-- Things to do --
A. Recast the paragraph beginning "During a period leading to federal government shutdown" in the passage on the 2013 US government shutdown as a short list that keeps its main facts.
B. Carry on the passage about the 2013 US government shutdown, starting after its final sentence.

======== Provided passage ========

US Government Shutdown: When Politicians Disagree on National Budget

For full 16 days in October 2013, the United States federal government shut down several of its operations. From October 1 to 16, the operations of a number of government departments were affected by the shutdown.

The US federal government was forced to shut down its non-essential services. With the US fiscal year ending on September 30, the US Congress has failed to enact legislation appropriating funds for the next financial year. Politicians basically have failed to come into terms with a new budget covering the period October 1, 2013 to September 30, 2014, creating a virtual “funding gap.” Without a budget agreement on hand, the US federal government simply cannot pay for its non-essential employees — leading to a furlough of hundreds of thousands of government jobs.

During a period leading to federal government shutdown, Republicans — who controls the House of Representatives — had been introducing cuts and delays to President Barack Obama’s Patient Protection and Affordable Care Act, which is more known as Obamacare. They tried to use the federal budget as a leverage to implement changes to Obamacare. However, the Senate – which is control by the Democrats, Obama’s party — has refused to budge, leading to an impasse and eventually the shutdown.

The shutdown, however, did not entail the entire US government. It only affected non-essential services. Essential services like social security and Medicare payments remained in operations. Likewise, the US military kept on its usual functions, save for thousands of hundreds of thousands civilian staff. A number of US federal departments have furloughed thousands of employees, those who are not performing essential services. The US Postal Service, a self-funded agency, remained open and was able to perform its functions. The US federal government shutdown also affected national parks like the Statue of Liberty, and the Smithsonian Institution, including the National Zoo. The shutdown likewise resulted to delays in veterans’ benefit cheques.

======== Extracted data ========

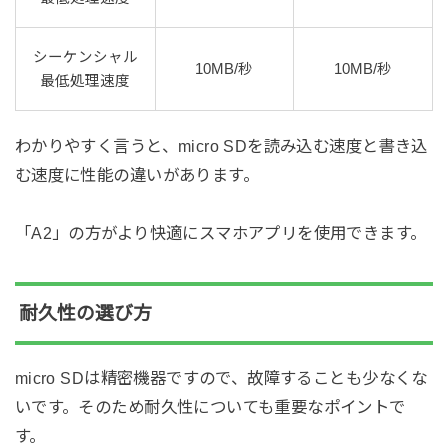
シーケンシャル
10MB/秒
10MB/秒
最低処理速度
わかりやすく言うと、micro SDを読み込む速度と書き込
む速度に性能の違いがあります。
「A2」の方がより快適にスマホアプリを使用できます。
耐久性の選び方
micro SDは精密機器ですので、故障することも少なくな
いです。そのため耐久性についても重要なポイントで
す。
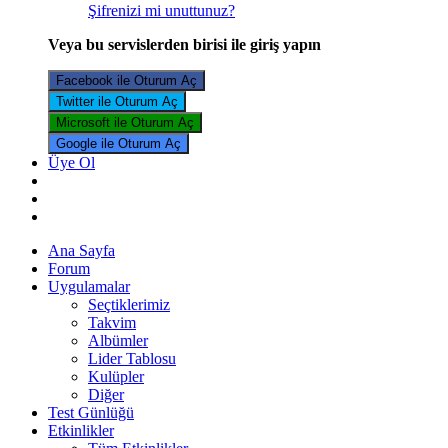
Şifrenizi mi unuttunuz?
Veya bu servislerden birisi ile giriş yapın
Facebook ile Oturum Aç
Twitter ile Oturum Aç
Microsoft ile Oturum Aç
Google ile Oturum Aç
Üye Ol
Ana Sayfa
Forum
Uygulamalar
Seçtiklerimiz
Takvim
Albümler
Lider Tablosu
Kulüpler
Diğer
Test Günlüğü
Etkinlikler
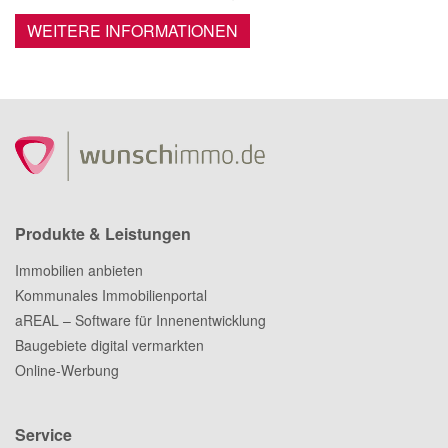
WEITERE INFORMATIONEN
Produkte & Leistungen
Immobilien anbieten
Kommunales Immobilienportal
aREAL – Software für Innenentwicklung
Baugebiete digital vermarkten
Online-Werbung
Service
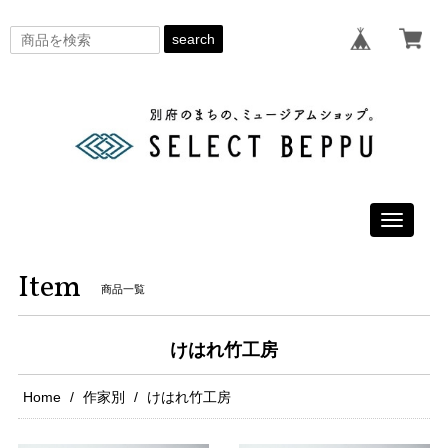
search
Toggle
navigati
Item
商品一覧
けはれ竹工房
Home
作家別
けはれ竹工房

========

-- Exercise answers --
A.
- Republicans, who controlled the House of Representatives, introduced cuts and delays to President Barack Obama's Patient Protection and Affordable Care Act, known as Obamacare.
- They used the federal budget as leverage to force changes to Obamacare.
- The Senate, controlled by Obama's Democratic Party, refused to budge.
- The result was an impasse and, eventually, the shutdown.

B.
While the shutdown directly affected a number of federal government agencies and departments as well as operations, it also adversely affected the business sector. Particularly affected are those employed by private companies but who are working at government facilities or require government inspectors to complete their jobs. The shutdown also adversely affected small business in the US. They faced delays in their loans from the Small Business Administration. To shore up their finances, several of these small businesses had to turn to other sources of funding despite having to face higher interest rates.

Importers and exporters were also affected by the US government shutdown. With several regulators furloughed during the shutdown period, importers and exporters experienced considerable delays since there are products that require approval from authorities before they can be imported or exported. Among those products affected by the US government shutdown are lumber, pesticides and steel.

The US federal shutdown only lasted 16 days, shorter than the previous shutdown in 1995-1996, when President Bill Clinton and the House of Representatives failed to reach a deal on a budget to finance federal services. It lasted 28 days over two stages. The latest shutdown ended on October 16, 2013, when that evening the House of Representatives passed the Continuing Appropriations Act, 2014, with President Obama signing it on October 17, suspending the debt limit until February 7, 2014.